## Action item
Take the line that has "Regulatory Authority (FINRA)." and all the lines that come after it in the records, and write them out again exactly. Add no other line.

## Data excerpts
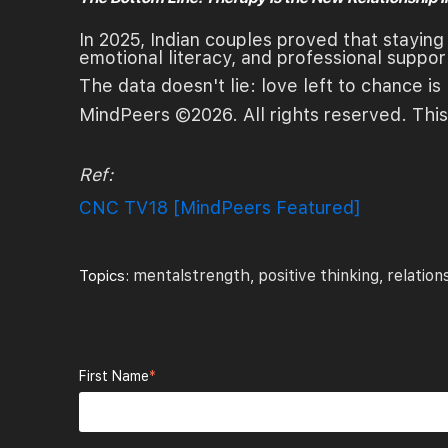
In 2025, Indian couples proved that staying t
emotional literacy, and professional suppor
The data doesn't lie: love left to chance is 
MindPeers ©2026. All rights reserved. This
Ref:
CNC TV18 [MindPeers Featured]
mentalstrength
positive thinking
relation
Topics:
,
,
First Name
*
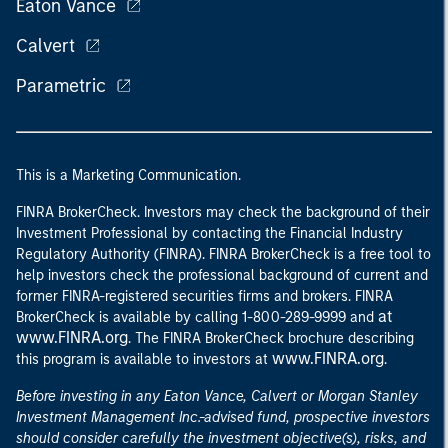
Eaton Vance
Calvert
Parametric
This is a Marketing Communication.
FINRA BrokerCheck. Investors may check the background of their
Investment Professional by contacting the Financial Industry
Regulatory Authority (FINRA). FINRA BrokerCheck is a free tool to
help investors check the professional background of current and
former FINRA-registered securities firms and brokers. FINRA
at
BrokerCheck is available by calling 1-800-289-9999 and
www.FINRA.org
. The FINRA BrokerCheck brochure describing
www.FINRA.org
this program is available to investors at
.
Before investing in any Eaton Vance, Calvert or Morgan Stanley
Investment Management Inc.-advised fund, prospective investors
should consider carefully the investment objective(s), risks, and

## Exercise output
Regulatory Authority (FINRA). FINRA BrokerCheck is a free tool to
help investors check the professional background of current and
former FINRA-registered securities firms and brokers. FINRA
at
BrokerCheck is available by calling 1-800-289-9999 and
www.FINRA.org
. The FINRA BrokerCheck brochure describing
www.FINRA.org
this program is available to investors at
.
Before investing in any Eaton Vance, Calvert or Morgan Stanley
Investment Management Inc.-advised fund, prospective investors
should consider carefully the investment objective(s), risks, and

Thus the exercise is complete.